[PROVIDED TEXT — start]
You were my best friend & I have stuff to tell you. Stupid stuff, important stuff. I want to say that I spoke to your dad on the phone today & he was really kind to me yet again.  That meant a lot. He says he would like to keep talking to me & it doesn’t feel forced or unnatural, almost like you’re encouraging it.  If I can bring any comfort at all to your dad, I will do. Because I love you & your dad is part of you.  So as long as he wishes to stay in touch with me, I’ll be there for him.  I want to send you the funny quotes I’ve seen on Facebook & Instagram. I can imagine you smiling.  Remember you made me a bookmark of Wonky the dog? I don’t know where it is now….I want to find it & keep it forever. 

Today I walked Rach’s dogs with her in the afternoon, we had a chat & she texted me later to say I’d been smiling & she could see I’d be ok.  I wanted to smash my phone up. Not because I’m angry with Rach but, I’m not ok!!!! I’m doing what people want, I’m trying to behave in a way that won’t concern anybody, but actually I’m pretty much dying every day on the inside.  Clearly it’s a reasonable act?! Though I’ve fucked that act up posting something on Facebook tonight that’s very sad & going through all our photos & putting hearts against them.  I just love seeing us together. We look HAPPY. Just so HAPPY. 
I’m still stinging & sore from the rejection of your kids & now Tracey has rebuffed her invite to your memorial.  Well, not replied to the email.  I don’t think she will now either, truthfully I believe she’ll ignore it.  It hurts again because as always I was kind. TOO FUCKING KIND to be honest as my heart still has anger about her behaviour before you left us.  But you always said she was stubborn & unforgiving. Maybe that’s why she’s your ex & I’m your girl hmm? Because you found someone as soft hearted as yourself?!  But your funeral service wasn’t inclusive of half your life & it felt pertinent to include those you loved at those periods & I felt it may be important to her.  Clearly it isn’t as important as I’d thought. 

Today Sadie & I watched a video of you on my phone from when we visited Belgium. Sadie cried & said she wanted you back. I cried & said the same.  We love you so much Carl.  Please stay with us in our hearts.  Guide us through this. I’d love a sign from you that you’re near. 


This is you & Sadie after a dog walk.  We made you collect the dandelion leaves in case dogs had peed on them remember? Fussy girls.  We miss you. We miss you so so so so so much. 

Loves ya muchly beautiful boy. Always.
[PROVIDED TEXT — finish]
[TASK INPUTS — start]
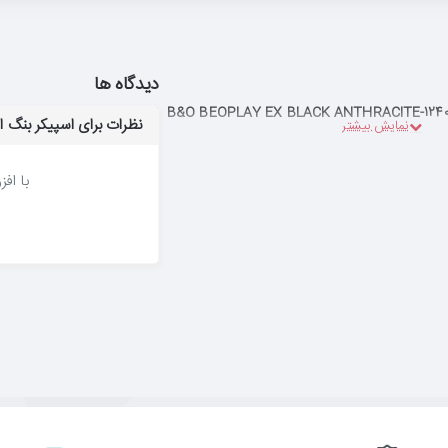
دیدگاه ها
نظرات برای اسپیکر بنگ اند اولافسن THRACITE-1240600
با اف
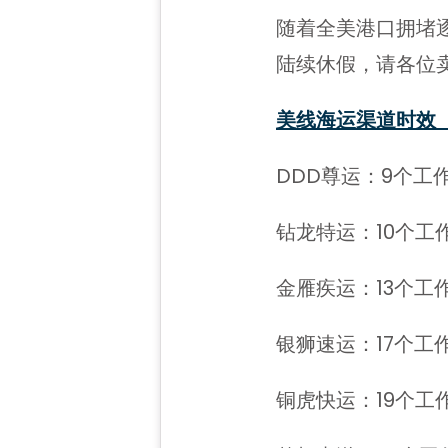
随着全美港口拥堵
陆续休假，请各位
美线海运渠道时效
DDD尊运：9个工
钻龙特运：10个工
金雁疾运：13个工
银狮速运：17个工
铜虎快运：19个工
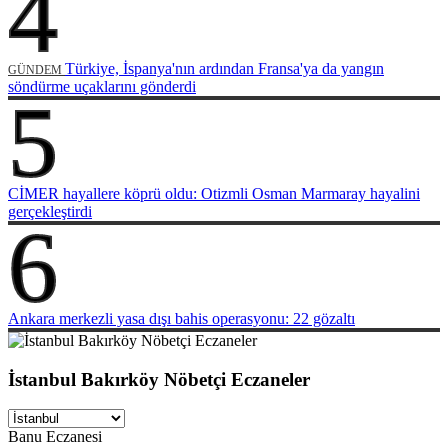
4
Türkiye, İspanya'nın ardından Fransa'ya da yangın
GÜNDEM
söndürme uçaklarını gönderdi
5
CİMER hayallere köprü oldu: Otizmli Osman Marmaray hayalini
gerçekleştirdi
6
Ankara merkezli yasa dışı bahis operasyonu: 22 gözaltı
İstanbul Bakırköy Nöbetçi Eczaneler
Banu Eczanesi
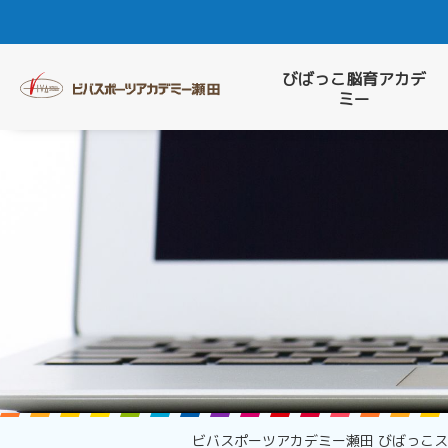
びばっこ脳育アカデ
ミー
ビバスポーツアカデミー瀬田 びばっこ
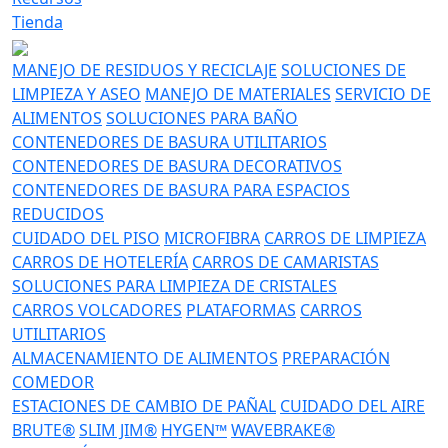
Tienda
MANEJO DE RESIDUOS Y RECICLAJE
SOLUCIONES DE
LIMPIEZA Y ASEO
MANEJO DE MATERIALES
SERVICIO DE
ALIMENTOS
SOLUCIONES PARA BAÑO
CONTENEDORES DE BASURA UTILITARIOS
CONTENEDORES DE BASURA DECORATIVOS
CONTENEDORES DE BASURA PARA ESPACIOS
REDUCIDOS
CUIDADO DEL PISO
MICROFIBRA
CARROS DE LIMPIEZA
CARROS DE HOTELERÍA
CARROS DE CAMARISTAS
SOLUCIONES PARA LIMPIEZA DE CRISTALES
CARROS VOLCADORES
PLATAFORMAS
CARROS
UTILITARIOS
ALMACENAMIENTO DE ALIMENTOS
PREPARACIÓN
COMEDOR
ESTACIONES DE CAMBIO DE PAÑAL
CUIDADO DEL AIRE
BRUTE®
SLIM JIM®
HYGEN™
WAVEBRAKE®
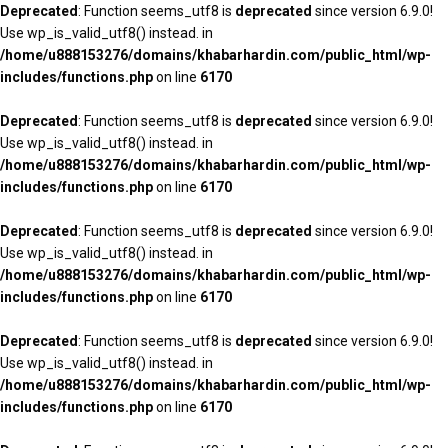
Deprecated
: Function seems_utf8 is
deprecated
since version 6.9.0!
Use wp_is_valid_utf8() instead. in
/home/u888153276/domains/khabarhardin.com/public_html/wp-
includes/functions.php
on line
6170
Deprecated
: Function seems_utf8 is
deprecated
since version 6.9.0!
Use wp_is_valid_utf8() instead. in
/home/u888153276/domains/khabarhardin.com/public_html/wp-
includes/functions.php
on line
6170
Deprecated
: Function seems_utf8 is
deprecated
since version 6.9.0!
Use wp_is_valid_utf8() instead. in
/home/u888153276/domains/khabarhardin.com/public_html/wp-
includes/functions.php
on line
6170
Deprecated
: Function seems_utf8 is
deprecated
since version 6.9.0!
Use wp_is_valid_utf8() instead. in
/home/u888153276/domains/khabarhardin.com/public_html/wp-
includes/functions.php
on line
6170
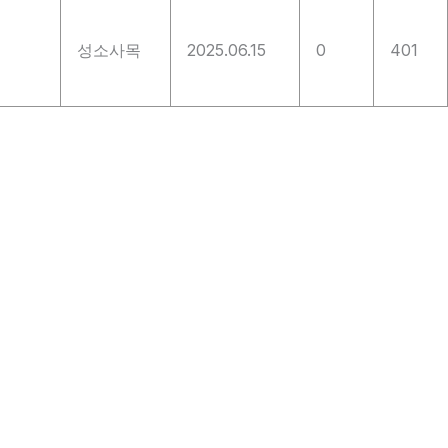
성소사목
2025.06.15
0
401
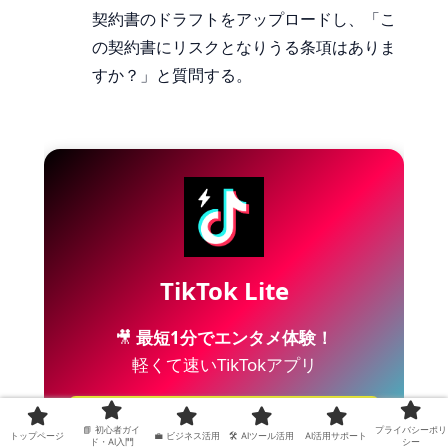
契約書のドラフトをアップロードし、「こ
の契約書にリスクとなりうる条項はありま
すか？」と質問する。
TikTok Lite
🎥
最短1分でエンタメ体験！
軽くて速いTikTokアプリ
→初回インストールで
5000円
📘 初心者ガイ
プライバシーポリ
トップページ
💼 ビジネス活用
🛠 AIツール活用
AI活用サポート
ド・AI入門
シー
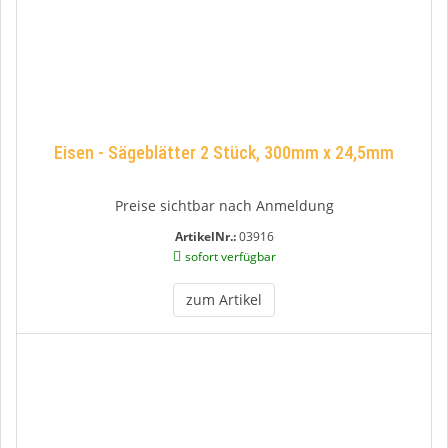
Eisen - Sägeblätter 2 Stück, 300mm x 24,5mm
Preise sichtbar nach Anmeldung
ArtikelNr.:
03916
sofort verfügbar
zum Artikel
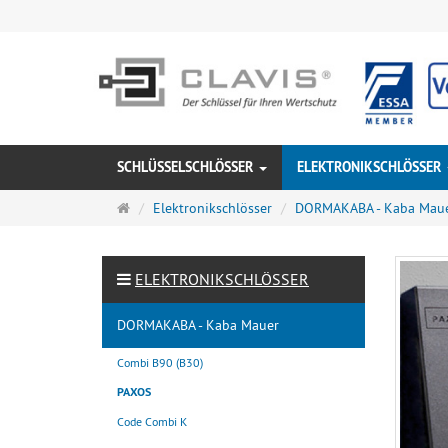
SCHLÜSSELSCHLÖSSER
ELEKTRONIKSCHLÖSSER
Startseite
Elektronikschlösser
DORMAKABA - Kaba Mau
ELEKTRONIKSCHLÖSSER
DORMAKABA - Kaba Mauer
Combi B90 (B30)
PAXOS
Code Combi K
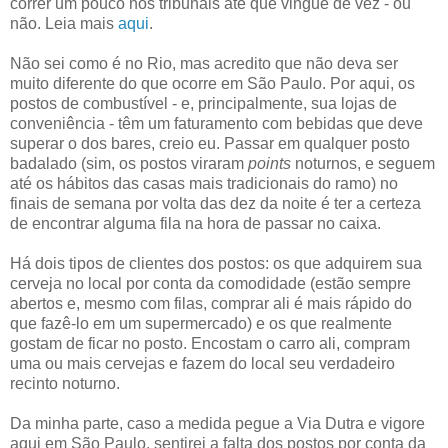
correr um pouco nos tribunais até que vingue de vez - ou
não. Leia mais
aqui
.
Não sei como é no Rio, mas acredito que não deva ser
muito diferente do que ocorre em São Paulo. Por aqui, os
postos de combustível - e, principalmente, sua lojas de
conveniência - têm um faturamento com bebidas que deve
superar o dos bares, creio eu. Passar em qualquer posto
badalado (sim, os postos viraram
points
noturnos, e seguem
até os hábitos das casas mais tradicionais do ramo) no
finais de semana por volta das dez da noite é ter a certeza
de encontrar alguma fila na hora de passar no caixa.
Há dois tipos de clientes dos postos: os que adquirem sua
cerveja no local por conta da comodidade (estão sempre
abertos e, mesmo com filas, comprar ali é mais rápido do
que fazê-lo em um supermercado) e os que realmente
gostam de ficar no posto. Encostam o carro ali, compram
uma ou mais cervejas e fazem do local seu verdadeiro
recinto noturno.
Da minha parte, caso a medida pegue a Via Dutra e vigore
aqui em São Paulo, sentirei a falta dos postos por conta da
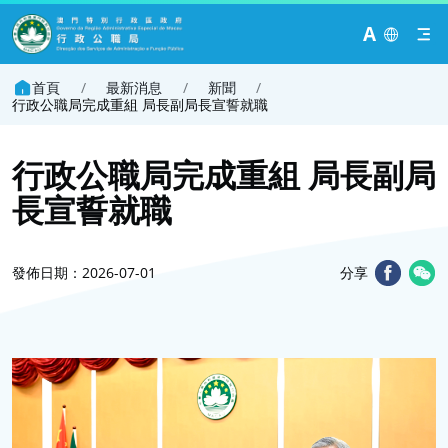
A
首頁
/
最新消息
/
新聞
/
行政公職局完成重組 局長副局長宣誓就職
行政公職局完成重組 局長副局
長宣誓就職
發佈日期：2026-07-01
分享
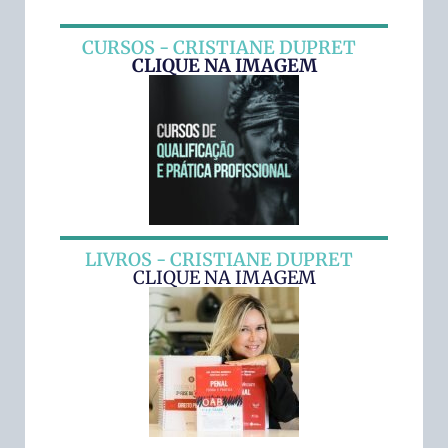
CURSOS - CRISTIANE DUPRET
CLIQUE NA IMAGEM
LIVROS - CRISTIANE DUPRET
CLIQUE NA IMAGEM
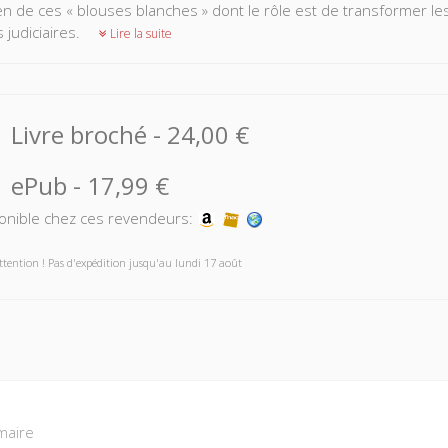
en de ces « blouses blanches » dont le rôle est de transformer le
 judiciaires.
Lire la suite
Livre broché
-
24,00 €
ePub
-
17,99 €
onible chez ces revendeurs:
ttention ! Pas d'expédition jusqu'au lundi 17 août
aire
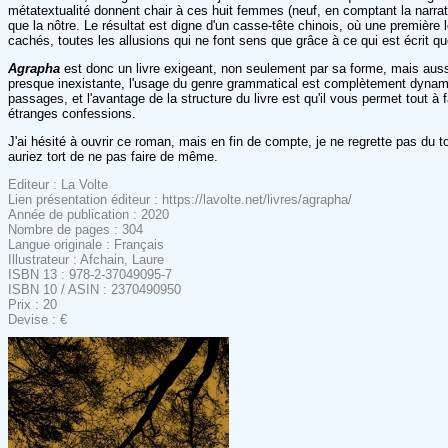
métatextualité donnent chair à ces huit femmes (neuf, en comptant la narratri
que la nôtre. Le résultat est digne d'un casse-tête chinois, où une première l
cachés, toutes les allusions qui ne font sens que grâce à ce qui est écrit q
Agrapha
est donc un livre exigeant, non seulement par sa forme, mais aussi
presque inexistante, l'usage du genre grammatical est complètement dynamit
passages, et l'avantage de la structure du livre est qu'il vous permet tout à 
étranges confessions.
J'ai hésité à ouvrir ce roman, mais en fin de compte, je ne regrette pas du to
auriez tort de ne pas faire de même.
Editeur : La Volte
Lien présentation éditeur : https://lavolte.net/livres/agrapha/
Année de publication : 2020
Nombre de pages : 304
Langue originale : Français
Illustrateur : Afchain, Laure
ISBN 13 : 978-2-37049095-7
ISBN 10 / ASIN : 2370490950
Prix : 20
Devise : €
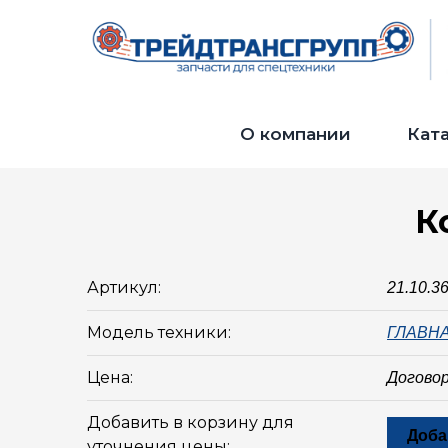
О компании
Кат
К
Артикул:
21.10.3
Модель техники:
ГЛАВН
Цена:
Догово
Добавить в корзину для
Доба
уточнения цены:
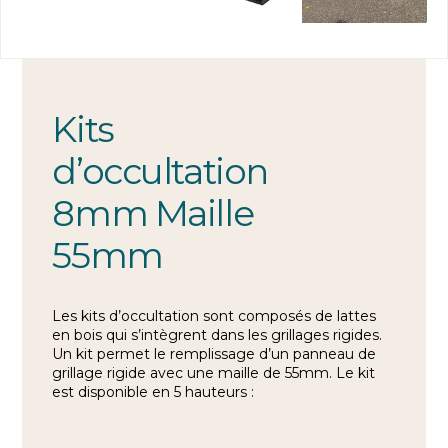
Kits
d’occultation
8mm Maille
55mm
Les kits d’occultation sont composés de lattes
en bois qui s’intègrent dans les grillages rigides.
Un kit permet le remplissage d’un panneau de
grillage rigide avec une maille de 55mm. Le kit
est disponible en 5 hauteurs :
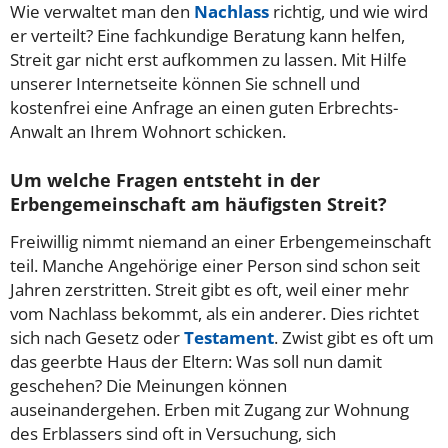
Wie verwaltet man den
Nachlass
richtig, und wie wird
er verteilt? Eine fachkundige Beratung kann helfen,
Streit gar nicht erst aufkommen zu lassen. Mit Hilfe
unserer Internetseite können Sie schnell und
kostenfrei eine Anfrage an einen guten Erbrechts-
Anwalt an Ihrem Wohnort schicken.
Um welche Fragen entsteht in der
Erbengemeinschaft am häufigsten Streit?
Freiwillig nimmt niemand an einer Erbengemeinschaft
teil. Manche Angehörige einer Person sind schon seit
Jahren zerstritten. Streit gibt es oft, weil einer mehr
vom Nachlass bekommt, als ein anderer. Dies richtet
sich nach Gesetz oder
Testament
. Zwist gibt es oft um
das geerbte Haus der Eltern: Was soll nun damit
geschehen? Die Meinungen können
auseinandergehen. Erben mit Zugang zur Wohnung
des Erblassers sind oft in Versuchung, sich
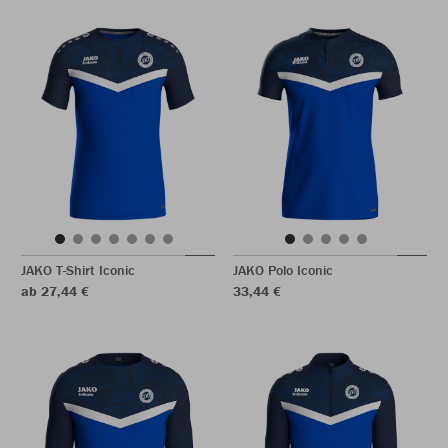
JAKO T-Shirt Iconic
JAKO Polo Iconic
ab 27,44 €
33,44 €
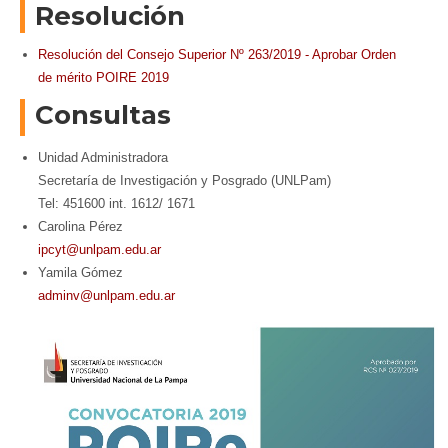
Resolución
Resolución del Consejo Superior Nº
263/2019
 - 
Aprobar Orden
de mérito POIRE 2019
Consultas
Unidad Administradora
Secretaría de Investigación y Posgrado (UNLPam)
Tel: 451600 int. 1612/ 1671
Carolina Pérez
ipcyt@unlpam.edu.ar
Yamila Gómez
adminv@unlpam.edu.ar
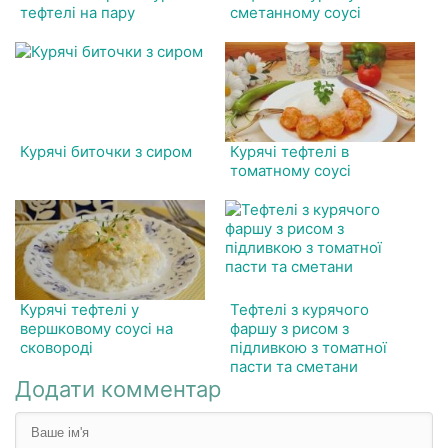
тефтелі на пару
сметанному соусі
Курячі биточки з сиром
Курячі тефтелі в
томатному соусі
Курячі тефтелі у
Тефтелі з курячого
вершковому соусі на
фаршу з рисом з
сковороді
підливкою з томатної
пасти та сметани
Додати комментар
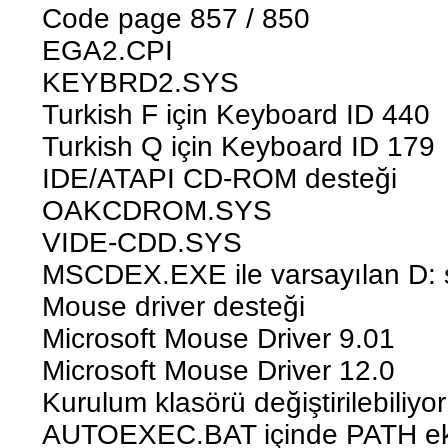
Code page 857 / 850
EGA2.CPI
KEYBRD2.SYS
Turkish F için Keyboard ID 440
Turkish Q için Keyboard ID 179
IDE/ATAPI CD-ROM desteği
OAKCDROM.SYS
VIDE-CDD.SYS
MSCDEX.EXE ile varsayılan D: 
Mouse driver desteği
Microsoft Mouse Driver 9.01
Microsoft Mouse Driver 12.0
Kurulum klasörü değiştirilebiliyor
AUTOEXEC.BAT içinde PATH eksi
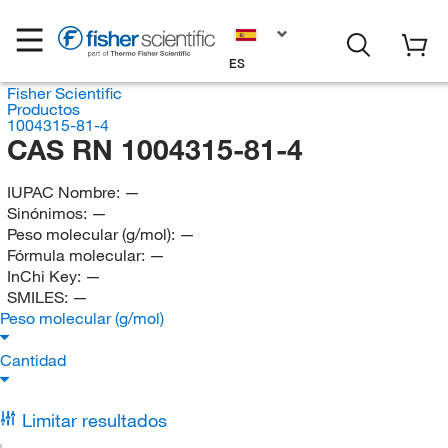
ES
Fisher Scientific
Productos
1004315-81-4
CAS RN 1004315-81-4
IUPAC Nombre:
—
Sinónimos:
—
Peso molecular (g/mol):
—
Fórmula molecular:
—
InChi Key:
—
SMILES:
—
Peso molecular (g/mol)
Cantidad
Limitar resultados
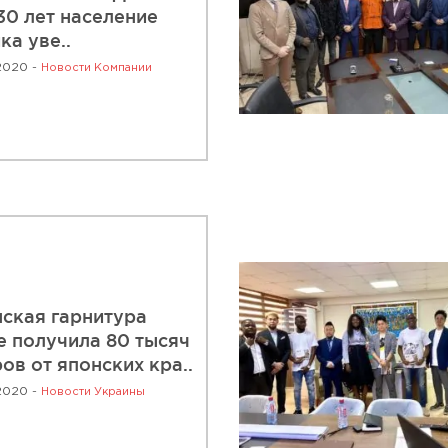
30 лет население
ка уве..
2020 -
Новости Компании
ская гарнитура
 получила 80 тысяч
ов от японских кра..
2020 -
Новости Украины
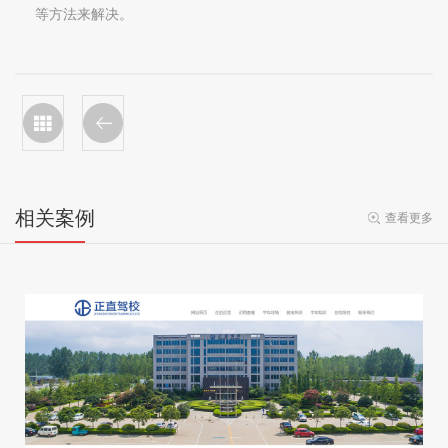
等方法来解决。
相关案例
查看更多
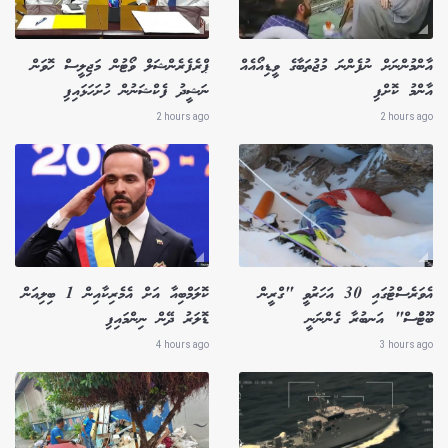
އާންމުންނަށް ނުފެންނަ މުޖުތަބާގެ ވީޑިއޯއެއް
ޕްރެފެރެންޝަލް ވޯޓުން މަޖިލީސް ހޮވަން
އާންމު ކޮށްފި
ނަޝީދު ފެކްޝަނުން ހުށަހަޅައިފި
2 hours ago
2 hours ago
އެވަރެސްޓުގައި 30 އަހަރުވީ "ގްރީން
ކޮލަމްބިއާ އަށް އެމެރިކާއިން 1 ބިލިއަން
ބޫޓުްސް" އަނބުރާ ގެންނަނީ
ޑޮލަރު ދޭން ނިންމައިފި
4 hours ago
3 hours ago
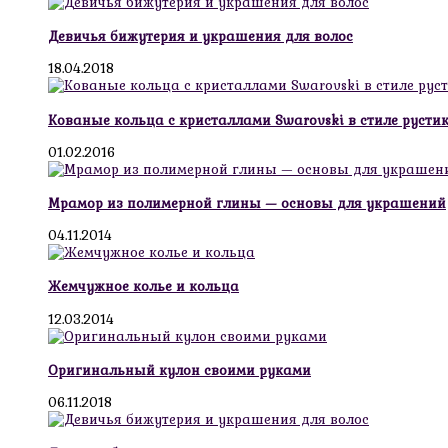
Девичья бижутерия и украшения для волос
18.04.2018
Кованые кольца с кристаллами Swarovski в стиле русти
01.02.2016
Мрамор из полимерной глины — основы для украшений
04.11.2014
Жемчужное колье и кольца
12.03.2014
Оригинальный кулон своими руками
06.11.2018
[TASK INPUTS — finish]
**ACTIVITY A**: Reproduce the part of the letter from "You were my" to "keep it forever.", word for word.
**ACTIVITY B**: Repeat the rows word for word, from their start to the line with "ビバスポーツアカデミー瀬田 びばっこ", including that line. Leave the pictures out.

**RESULT A**:
You were my best friend & I have stuff to tell you. Stupid stuff, important stuff. I want to say that I spoke to your dad on the phone today & he was really kind to me yet again.  That meant a lot. He says he would like to keep talking to me & it doesn’t feel forced or unnatural, almost like you’re encouraging it.  If I can bring any comfort at all to your dad, I will do. Because I love you & your dad is part of you.  So as long as he wishes to stay in touch with me, I’ll be there for him.  I want to send you the funny quotes I’ve seen on Facebook & Instagram. I can imagine you smiling.  Remember you made me a bookmark of Wonky the dog? I don’t know where it is now….I want to find it & keep it forever.

**RESULT B**:
دیدگاه ها
نظرات برای اسپیکر بنگ اند اولافسن THRACITE-1240600
با اف
随着全美港口拥堵
陆续休假，请各位
美线海运渠道时效
DDD尊运：9个工
钻龙特运：10个工
金雁疾运：13个工
银狮速运：17个工
铜虎快运：19个工
4
Türkiye, İspanya'nın ardından Fransa'ya da yangın
GÜNDEM
söndürme uçaklarını gönderdi
5
CİMER hayallere köprü oldu: Otizmli Osman Marmaray hayalini
gerçekleştirdi
6
Ankara merkezli yasa dışı bahis operasyonu: 22 gözaltı
İstanbul Bakırköy Nöbetçi Eczaneler
Banu Eczanesi
びばっこ脳育アカデ
ミー
ビバスポーツアカデミー瀬田 びばっこ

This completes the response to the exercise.